I laughed. “Yeah. Nothing any fangirls write is actually as weird as we are in real life, you know.”
“Why does that not surprise me? I just watched you walk two human chickens on leashes.”
“That ain’t even the worst of it.” Mavis and her egg came to mind. What had she done with the egg?
“Do you post on Wattpad?” she asked suddenly, tilting her head slightly. “I know you’re writing fiction.”
“Me? No. Not there, but it’s a good idea.”
“Where do you post your writing?” Her questions were intimidating, different from talking about this with Amy. I wasn’t sure why, but it also felt more prideful. Like I was being taken seriously.
“I, uh.” Huh. I hadn’t planned to reveal this just yet to anyone but Amy, but why not? “I’m about to self-publish a book. It’ll be available on all the major eBook retailers.”
“Seriously? You’re going for it?” She smiled at me, her excitement such a change from her normal composed self. It felt good to make her react so positively. “Maybe that’s your answer.”
“My answer to what?”
“Your money problems. If you sell enough books, you can make more money.”

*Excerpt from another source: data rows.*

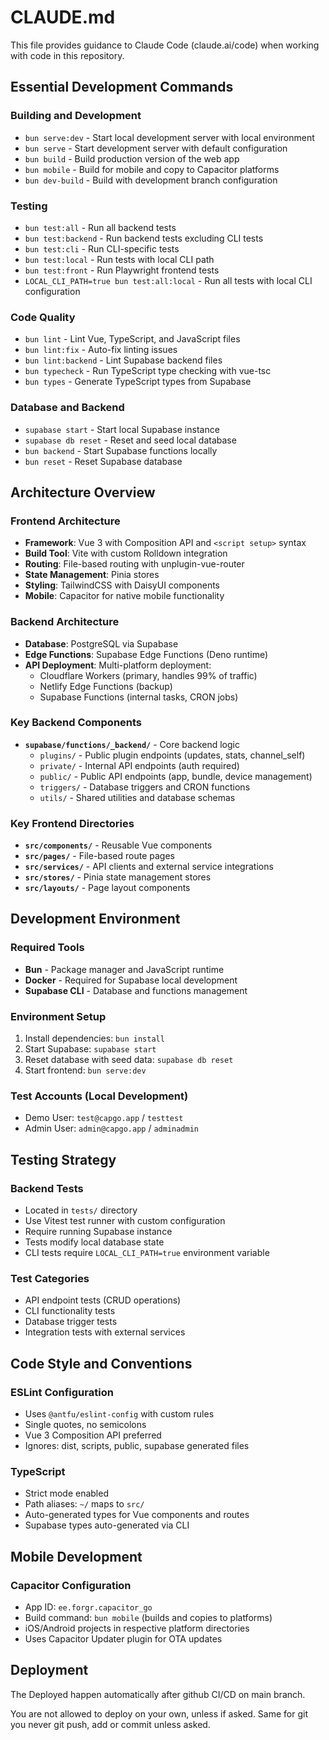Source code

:# CLAUDE.md

This file provides guidance to Claude Code (claude.ai/code) when working with
code in this repository.

## Essential Development Commands

### Building and Development

- `bun serve:dev` - Start local development server with local environment
- `bun serve` - Start development server with default configuration
- `bun build` - Build production version of the web app
- `bun mobile` - Build for mobile and copy to Capacitor platforms
- `bun dev-build` - Build with development branch configuration

### Testing

- `bun test:all` - Run all backend tests
- `bun test:backend` - Run backend tests excluding CLI tests
- `bun test:cli` - Run CLI-specific tests
- `bun test:local` - Run tests with local CLI path
- `bun test:front` - Run Playwright frontend tests
- `LOCAL_CLI_PATH=true bun test:all:local` - Run all tests with local CLI
  configuration

### Code Quality

- `bun lint` - Lint Vue, TypeScript, and JavaScript files
- `bun lint:fix` - Auto-fix linting issues
- `bun lint:backend` - Lint Supabase backend files
- `bun typecheck` - Run TypeScript type checking with vue-tsc
- `bun types` - Generate TypeScript types from Supabase

### Database and Backend

- `supabase start` - Start local Supabase instance
- `supabase db reset` - Reset and seed local database
- `bun backend` - Start Supabase functions locally
- `bun reset` - Reset Supabase database

## Architecture Overview

### Frontend Architecture

- **Framework**: Vue 3 with Composition API and `<script setup>` syntax
- **Build Tool**: Vite with custom Rolldown integration
- **Routing**: File-based routing with unplugin-vue-router
- **State Management**: Pinia stores
- **Styling**: TailwindCSS with DaisyUI components
- **Mobile**: Capacitor for native mobile functionality

### Backend Architecture

- **Database**: PostgreSQL via Supabase
- **Edge Functions**: Supabase Edge Functions (Deno runtime)
- **API Deployment**: Multi-platform deployment:
  - Cloudflare Workers (primary, handles 99% of traffic)
  - Netlify Edge Functions (backup)
  - Supabase Functions (internal tasks, CRON jobs)

### Key Backend Components

- **`supabase/functions/_backend/`** - Core backend logic
  - `plugins/` - Public plugin endpoints (updates, stats, channel_self)
  - `private/` - Internal API endpoints (auth required)
  - `public/` - Public API endpoints (app, bundle, device management)
  - `triggers/` - Database triggers and CRON functions
  - `utils/` - Shared utilities and database schemas

### Key Frontend Directories

- **`src/components/`** - Reusable Vue components
- **`src/pages/`** - File-based route pages
- **`src/services/`** - API clients and external service integrations
- **`src/stores/`** - Pinia state management stores
- **`src/layouts/`** - Page layout components

## Development Environment

### Required Tools

- **Bun** - Package manager and JavaScript runtime
- **Docker** - Required for Supabase local development
- **Supabase CLI** - Database and functions management

### Environment Setup

1. Install dependencies: `bun install`
2. Start Supabase: `supabase start`
3. Reset database with seed data: `supabase db reset`
4. Start frontend: `bun serve:dev`

### Test Accounts (Local Development)

- Demo User: `test@capgo.app` / `testtest`
- Admin User: `admin@capgo.app` / `adminadmin`

## Testing Strategy

### Backend Tests

- Located in `tests/` directory
- Use Vitest test runner with custom configuration
- Require running Supabase instance
- Tests modify local database state
- CLI tests require `LOCAL_CLI_PATH=true` environment variable

### Test Categories

- API endpoint tests (CRUD operations)
- CLI functionality tests
- Database trigger tests
- Integration tests with external services

## Code Style and Conventions

### ESLint Configuration

- Uses `@antfu/eslint-config` with custom rules
- Single quotes, no semicolons
- Vue 3 Composition API preferred
- Ignores: dist, scripts, public, supabase generated files

### TypeScript

- Strict mode enabled
- Path aliases: `~/` maps to `src/`
- Auto-generated types for Vue components and routes
- Supabase types auto-generated via CLI

## Mobile Development

### Capacitor Configuration

- App ID: `ee.forgr.capacitor_go`
- Build command: `bun mobile` (builds and copies to platforms)
- iOS/Android projects in respective platform directories
- Uses Capacitor Updater plugin for OTA updates

## Deployment

The Deployed happen automatically after github CI/CD on main branch.

You are not allowed to deploy on your own, unless if asked. Same for git you
never git push, add or commit unless asked.
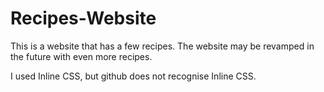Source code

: # Recipes-Website
This is a website that has a few recipes. The website may be revamped in the future with even more recipes.

I used Inline CSS, but github does not recognise Inline CSS.
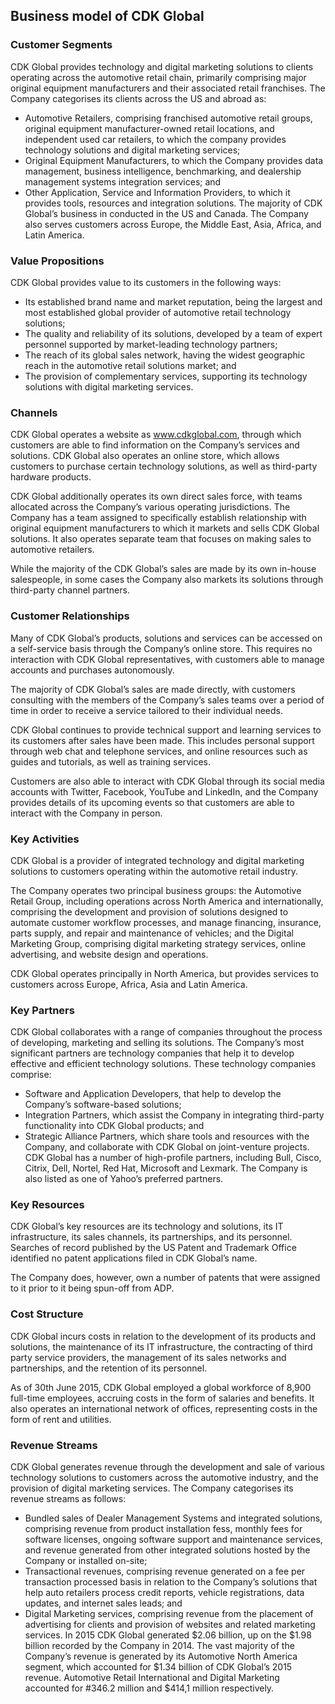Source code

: Business model of CDK Global
----------------------------

 ### Customer Segments

 CDK Global provides technology and digital marketing solutions to clients operating across the automotive retail chain, primarily comprising major original equipment manufacturers and their associated retail franchises. The Company categorises its clients across the US and abroad as:

  * Automotive Retailers, comprising franchised automotive retail groups, original equipment manufacturer-owned retail locations, and independent used car retailers, to which the company provides technology solutions and digital marketing services;
 * Original Equipment Manufacturers, to which the Company provides data management, business intelligence, benchmarking, and dealership management systems integration services; and
 * Other Application, Service and Information Providers, to which it provides tools, resources and integration solutions.
  The majority of CDK Global’s business in conducted in the US and Canada. The Company also serves customers across Europe, the Middle East, Asia, Africa, and Latin America.

 ### Value Propositions

 CDK Global provides value to its customers in the following ways:

  * Its established brand name and market reputation, being the largest and most established global provider of automotive retail technology solutions;
 * The quality and reliability of its solutions, developed by a team of expert personnel supported by market-leading technology partners;
 * The reach of its global sales network, having the widest geographic reach in the automotive retail solutions market; and
 * The provision of complementary services, supporting its technology solutions with digital marketing services.
  ### Channels

 CDK Global operates a website as www.cdkglobal.com, through which customers are able to find information on the Company’s services and solutions. CDK Global also operates an online store, which allows customers to purchase certain technology solutions, as well as third-party hardware products.

 CDK Global additionally operates its own direct sales force, with teams allocated across the Company’s various operating jurisdictions. The Company has a team assigned to specifically establish relationship with original equipment manufacturers to which it markets and sells CDK Global solutions. It also operates separate team that focuses on making sales to automotive retailers.

 While the majority of the CDK Global’s sales are made by its own in-house salespeople, in some cases the Company also markets its solutions through third-party channel partners.

 ### Customer Relationships

 Many of CDK Global’s products, solutions and services can be accessed on a self-service basis through the Company’s online store. This requires no interaction with CDK Global representatives, with customers able to manage accounts and purchases autonomously.

 The majority of CDK Global’s sales are made directly, with customers consulting with the members of the Company’s sales teams over a period of time in order to receive a service tailored to their individual needs.

 CDK Global continues to provide technical support and learning services to its customers after sales have been made. This includes personal support through web chat and telephone services, and online resources such as guides and tutorials, as well as training services.

 Customers are also able to interact with CDK Global through its social media accounts with Twitter, Facebook, YouTube and LinkedIn, and the Company provides details of its upcoming events so that customers are able to interact with the Company in person.

 ### Key Activities

 CDK Global is a provider of integrated technology and digital marketing solutions to customers operating within the automotive retail industry.

 The Company operates two principal business groups: the Automotive Retail Group, including operations across North America and internationally, comprising the development and provision of solutions designed to automate customer workflow processes, and manage financing, insurance, parts supply, and repair and maintenance of vehicles; and the Digital Marketing Group, comprising digital marketing strategy services, online advertising, and website design and operations.

 CDK Global operates principally in North America, but provides services to customers across Europe, Africa, Asia and Latin America.

 ### Key Partners

 CDK Global collaborates with a range of companies throughout the process of developing, marketing and selling its solutions. The Company’s most significant partners are technology companies that help it to develop effective and efficient technology solutions. These technology companies comprise:

  * Software and Application Developers, that help to develop the Company’s software-based solutions;
 * Integration Partners, which assist the Company in integrating third-party functionality into CDK Global products; and
 * Strategic Alliance Partners, which share tools and resources with the Company, and collaborate with CDK Global on joint-venture projects.
  CDK Global has a number of high-profile partners, including Bull, Cisco, Citrix, Dell, Nortel, Red Hat, Microsoft and Lexmark. The Company is also listed as one of Yahoo’s preferred partners.

 ### Key Resources

 CDK Global’s key resources are its technology and solutions, its IT infrastructure, its sales channels, its partnerships, and its personnel. Searches of record published by the US Patent and Trademark Office identified no patent applications filed in CDK Global’s name.

 The Company does, however, own a number of patents that were assigned to it prior to it being spun-off from ADP.

 ### Cost Structure

 CDK Global incurs costs in relation to the development of its products and solutions, the maintenance of its IT infrastructure, the contracting of third party service providers, the management of its sales networks and partnerships, and the retention of its personnel.

 As of 30th June 2015, CDK Global employed a global workforce of 8,900 full-time employees, accruing costs in the form of salaries and benefits. It also operates an international network of offices, representing costs in the form of rent and utilities.

 ### Revenue Streams

 CDK Global generates revenue through the development and sale of various technology solutions to customers across the automotive industry, and the provision of digital marketing services. The Company categorises its revenue streams as follows:

  * Bundled sales of Dealer Management Systems and integrated solutions, comprising revenue from product installation fess, monthly fees for software licenses, ongoing software support and maintenance services, and revenue generated from other integrated solutions hosted by the Company or installed on-site;
 * Transactional revenues, comprising revenue generated on a fee per transaction processed basis in relation to the Company’s solutions that help auto retailers process credit reports, vehicle registrations, data updates, and internet sales leads; and
 * Digital Marketing services, comprising revenue from the placement of advertising for clients and provision of websites and related marketing services.
  In 2015 CDK Global generated $2.06 billion, up on the $1.98 billion recorded by the Company in 2014. The vast majority of the Company’s revenue is generated by its Automotive North America segment, which accounted for $1.34 billion of CDK Global’s 2015 revenue. Automotive Retail International and Digital Marketing accounted for #346.2 million and $414,1 million respectively.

“I would have to sell a lot of books to get out of this mess.”
“Why not you? Why can’t you be the lucky one who hits the jackpot?”
Ouch. My chest tightened and the panic returned all at once, like being dive-bombed by a flock of hungry buzzards.
“Right,” I said weakly, grabbing the coffee and gulping a few mouthfuls, grateful for sustenance. It wasn’t even about the coffee itself. Charlotte’s caretaking was rejuvenating. I thought of Trevor and Joe, how Joe had come and found me, worried. Where was Trevor? And what would he say when I told him what I’d done?
My phone buzzed. I ignored it. Facing Trevor right now felt like a kind of death.